■ Exercise prompt:
Answer these questions using the article below about the Lopez v. Kmart arbitration case.
1. How did Kmart distribute its employment policies and conduct onboard training?
2. What position was Lopez hired for, and how old was he then?
3. In which court did Lopez file his class action complaint?

■ Excerpt:
=== Section Start ===

May 13 2015, 8:30 pm

California Court Allows Employee to Disaffirm Arbitration Agreement Due to Age | Hinshaw & Culbertson LLP – JDSupra

We thought we’d heard everything! This is a new one, that’s for sure. It’s no secret that employees try to wiggle out of arbitration agreements all of the time. There are the usual digs: the agreement was buried in the middle of the documents, the font was too small, it didn’t have the magic words, it requires the splitting of fees, etc. This case presents an entirely different type of argument, however. As demonstrated more fully below, in this case, the federal district court in California agreed with an employee that he was not bound by the arbitration agreement that he previously executed when he was a minor.

In Lopez v. Kmart, the employer distributed its employment policies and conducted onboard training via an online training system. Employees were required to log in using a unique identification name and password, and were are able to view and print company employment policies and training. Employees were required to acknowledge receipt of certain policies on the online system, including an arbitration agreement. After reviewing the arbitration agreement, employees are asked to acknowledge their receipt by clicking an “Acknowledge receipt” link, followed by a clicking a “Yes” button then “Submit.”

Lopez was hired as a cashier in April 2013, when he was 16 years old. He acknowledged receipt of the arbitration agreement through the Kmart online system on May 20, 2013. Almost two years later, on January 20, 2015, one month after his eighteenth birthday, he filed a class action complaint against Kmart in Contra Costa County Superior Court alleging California wage and hour violations. Kmart timely removed the action to federal court and filed a motion to compel arbitration.

=== Section End ===

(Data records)
=== Section Start ===

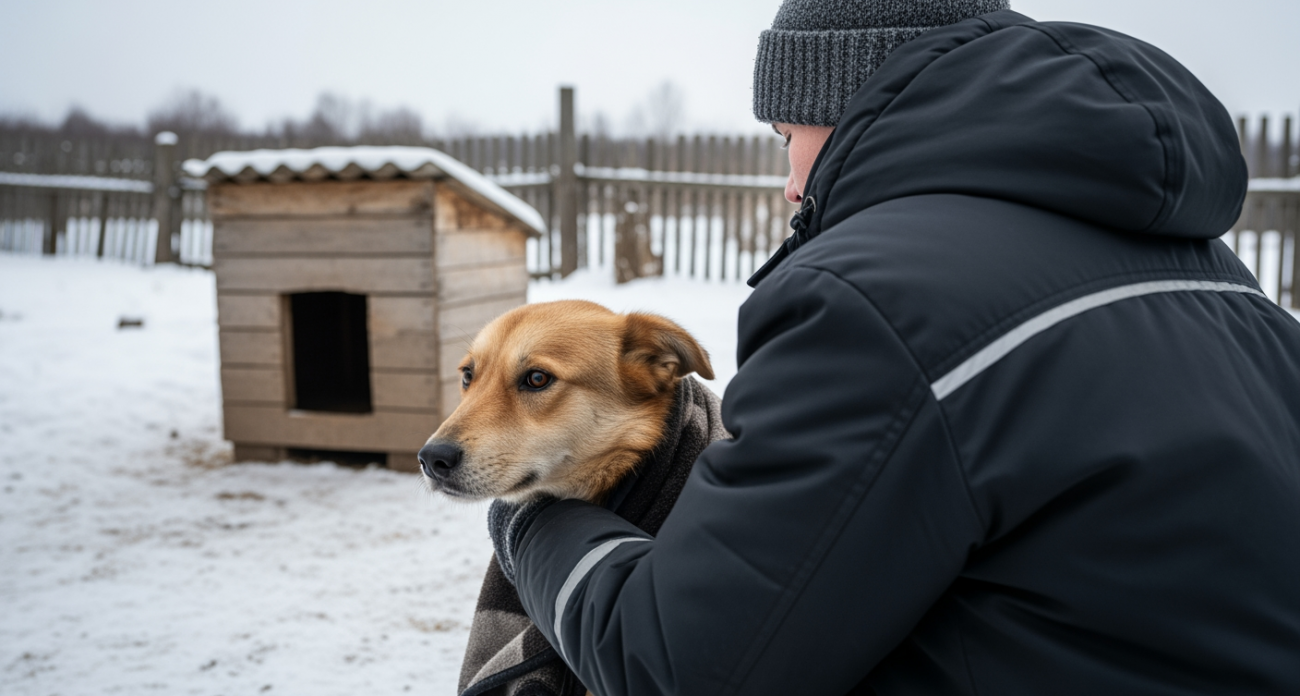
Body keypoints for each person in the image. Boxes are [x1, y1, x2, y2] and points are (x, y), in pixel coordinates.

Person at [487, 1, 1300, 694]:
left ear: (841, 102)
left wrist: (533, 526)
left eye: (784, 136)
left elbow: (683, 668)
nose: (790, 184)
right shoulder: (1215, 271)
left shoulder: (873, 301)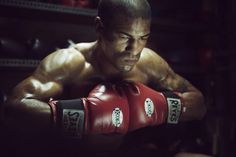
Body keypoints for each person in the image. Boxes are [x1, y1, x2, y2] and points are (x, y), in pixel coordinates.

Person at [2, 0, 206, 156]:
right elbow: (15, 107)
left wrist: (160, 107)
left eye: (143, 38)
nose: (134, 50)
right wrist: (87, 116)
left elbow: (199, 104)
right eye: (125, 37)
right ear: (100, 27)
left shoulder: (148, 63)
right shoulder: (71, 63)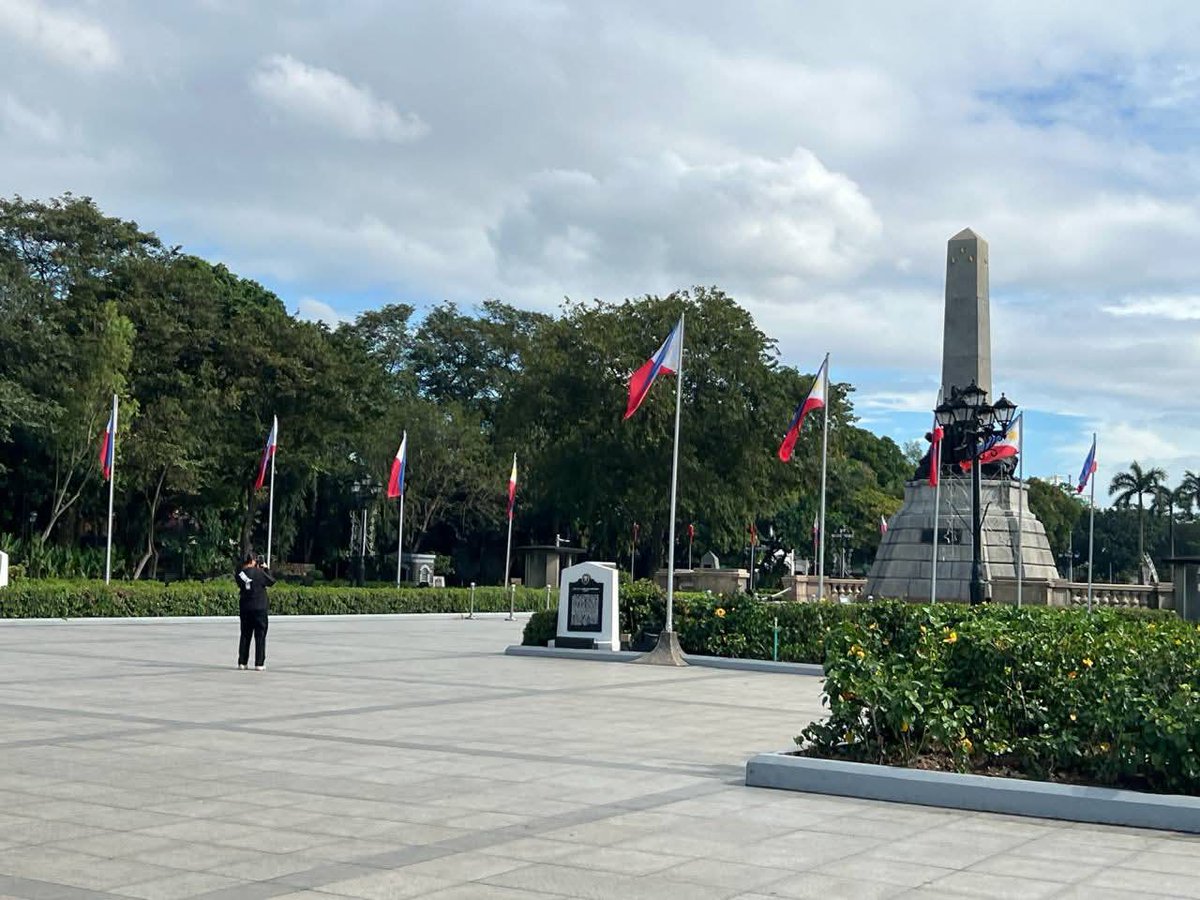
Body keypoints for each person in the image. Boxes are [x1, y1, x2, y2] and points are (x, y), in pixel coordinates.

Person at [235, 551, 275, 670]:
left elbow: (241, 582)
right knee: (260, 636)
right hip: (260, 608)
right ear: (253, 561)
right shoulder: (259, 573)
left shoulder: (240, 574)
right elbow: (271, 581)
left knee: (245, 635)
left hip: (246, 608)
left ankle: (242, 662)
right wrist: (266, 569)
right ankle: (259, 663)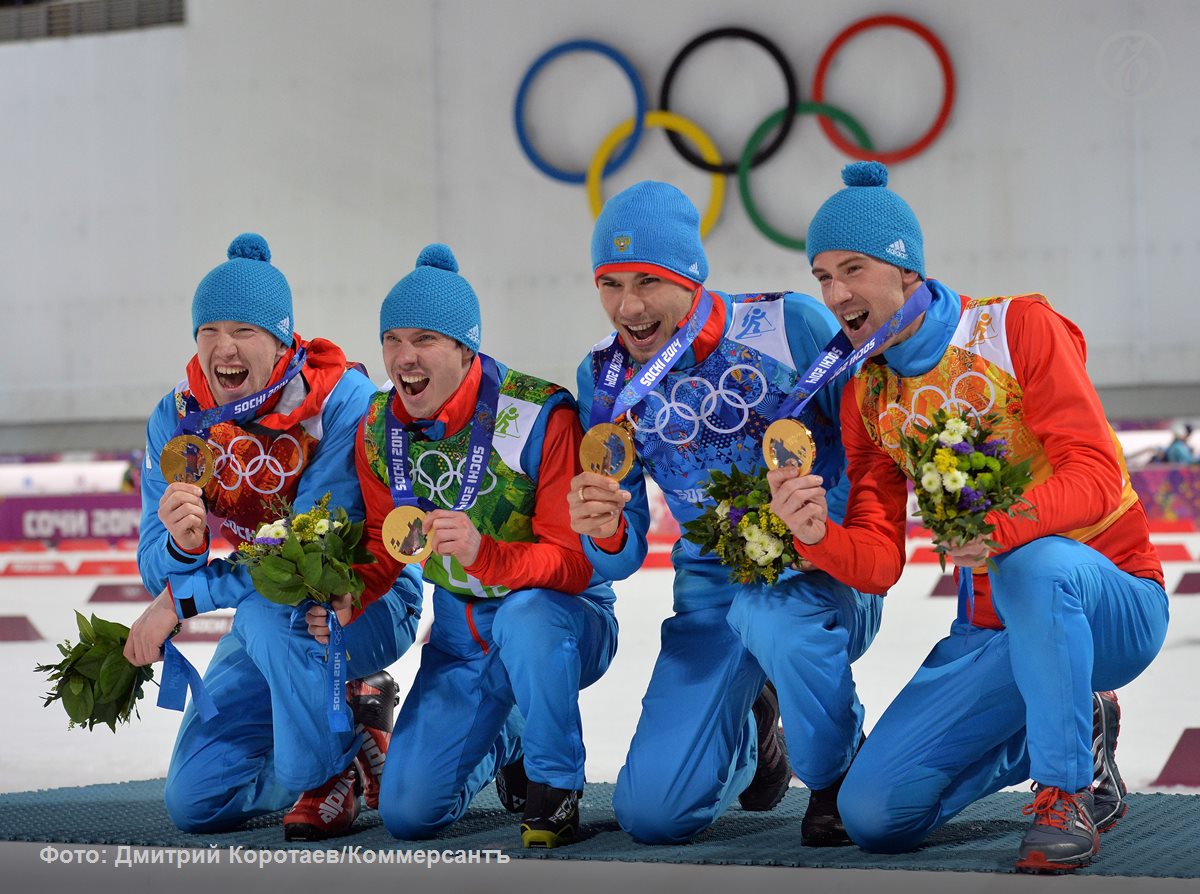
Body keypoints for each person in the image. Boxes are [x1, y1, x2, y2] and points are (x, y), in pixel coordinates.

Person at [768, 162, 1169, 872]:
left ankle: (1066, 792)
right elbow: (882, 562)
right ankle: (1077, 719)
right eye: (822, 277)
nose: (835, 295)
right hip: (991, 632)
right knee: (874, 816)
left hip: (1111, 599)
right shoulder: (868, 393)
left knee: (1035, 563)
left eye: (851, 270)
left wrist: (1004, 529)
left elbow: (1098, 477)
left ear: (904, 267)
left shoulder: (1017, 328)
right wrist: (816, 535)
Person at [568, 181, 882, 846]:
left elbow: (865, 457)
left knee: (777, 623)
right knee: (652, 817)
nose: (628, 306)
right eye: (610, 283)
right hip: (711, 585)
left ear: (689, 276)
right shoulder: (603, 378)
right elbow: (619, 558)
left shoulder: (785, 324)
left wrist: (822, 522)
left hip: (816, 567)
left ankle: (834, 777)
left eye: (648, 281)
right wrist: (605, 528)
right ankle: (755, 732)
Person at [125, 233, 423, 840]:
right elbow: (155, 564)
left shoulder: (342, 401)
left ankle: (327, 770)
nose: (223, 348)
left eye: (244, 331)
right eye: (208, 330)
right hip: (269, 608)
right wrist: (181, 548)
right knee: (196, 802)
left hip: (363, 595)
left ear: (283, 338)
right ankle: (350, 722)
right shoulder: (179, 420)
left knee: (268, 618)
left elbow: (309, 556)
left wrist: (184, 600)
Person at [346, 243, 617, 848]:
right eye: (391, 339)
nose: (403, 358)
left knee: (525, 616)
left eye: (424, 340)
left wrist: (486, 554)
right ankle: (510, 735)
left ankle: (555, 781)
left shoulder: (537, 414)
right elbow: (386, 543)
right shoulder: (376, 425)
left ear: (466, 349)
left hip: (560, 621)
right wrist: (350, 592)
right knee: (408, 814)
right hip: (460, 637)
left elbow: (574, 565)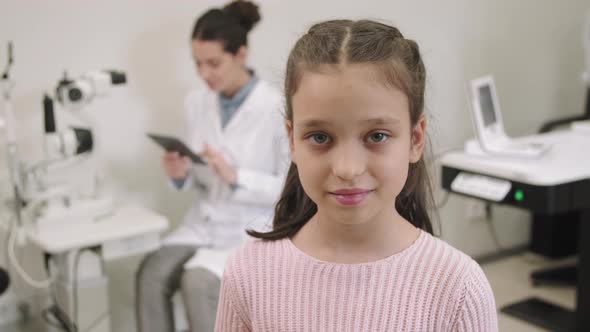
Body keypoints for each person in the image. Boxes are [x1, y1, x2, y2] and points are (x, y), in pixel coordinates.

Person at [215, 19, 498, 331]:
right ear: (292, 140)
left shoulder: (458, 287)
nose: (347, 169)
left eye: (376, 136)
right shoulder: (247, 273)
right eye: (320, 137)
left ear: (415, 140)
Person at [136, 1, 287, 331]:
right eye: (198, 64)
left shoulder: (276, 107)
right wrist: (180, 174)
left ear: (241, 54)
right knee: (151, 273)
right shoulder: (196, 102)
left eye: (214, 63)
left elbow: (290, 189)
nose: (205, 74)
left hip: (250, 228)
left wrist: (236, 177)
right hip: (205, 221)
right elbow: (198, 174)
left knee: (197, 283)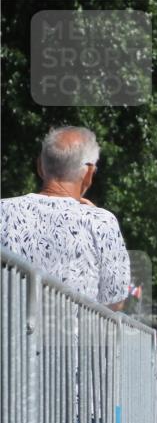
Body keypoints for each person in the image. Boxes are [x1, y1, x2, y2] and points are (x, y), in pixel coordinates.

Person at [1, 126, 130, 309]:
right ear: (89, 173)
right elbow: (115, 300)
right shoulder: (101, 222)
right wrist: (99, 218)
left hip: (10, 327)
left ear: (40, 166)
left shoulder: (3, 211)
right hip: (76, 328)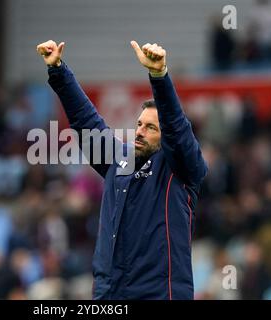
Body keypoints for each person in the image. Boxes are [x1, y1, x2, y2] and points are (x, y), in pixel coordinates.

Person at [36, 40, 208, 300]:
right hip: (109, 292)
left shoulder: (182, 168)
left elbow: (176, 127)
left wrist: (159, 76)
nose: (139, 131)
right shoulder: (120, 160)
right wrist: (58, 70)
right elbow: (86, 121)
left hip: (159, 294)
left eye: (151, 127)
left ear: (167, 137)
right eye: (139, 124)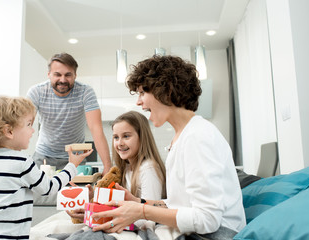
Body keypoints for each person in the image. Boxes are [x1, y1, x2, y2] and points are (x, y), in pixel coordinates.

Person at [92, 55, 246, 238]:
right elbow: (179, 205)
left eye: (142, 93)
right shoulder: (183, 136)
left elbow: (208, 219)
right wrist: (137, 202)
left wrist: (142, 211)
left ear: (165, 91)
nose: (138, 102)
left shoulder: (198, 137)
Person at [0, 96, 92, 240]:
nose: (32, 131)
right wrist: (72, 165)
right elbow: (48, 188)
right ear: (9, 131)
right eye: (29, 124)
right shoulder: (22, 162)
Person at [67, 111, 166, 222]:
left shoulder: (148, 169)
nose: (120, 143)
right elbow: (118, 207)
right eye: (116, 137)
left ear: (142, 137)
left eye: (126, 136)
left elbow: (150, 216)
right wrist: (91, 203)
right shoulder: (126, 169)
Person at [27, 52, 111, 174]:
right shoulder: (36, 92)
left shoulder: (85, 92)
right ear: (49, 74)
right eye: (57, 74)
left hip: (76, 157)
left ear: (75, 75)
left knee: (78, 193)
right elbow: (24, 125)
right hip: (44, 156)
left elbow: (96, 128)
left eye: (68, 75)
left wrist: (107, 166)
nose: (63, 80)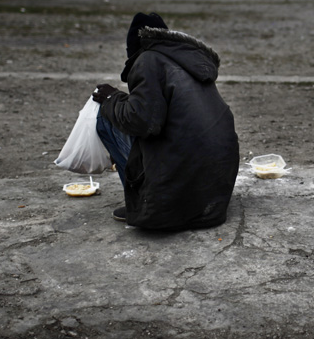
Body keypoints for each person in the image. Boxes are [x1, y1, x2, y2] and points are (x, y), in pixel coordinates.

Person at [92, 12, 240, 231]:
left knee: (105, 117)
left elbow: (143, 123)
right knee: (123, 109)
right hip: (214, 198)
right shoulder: (188, 61)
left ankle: (142, 201)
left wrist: (111, 99)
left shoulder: (147, 60)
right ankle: (180, 199)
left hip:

=== Section End ===

■ Solution to this task:
1. Through an online training system.
2. He was hired as a cashier at 16 years old.
3. Contra Costa County Superior Court.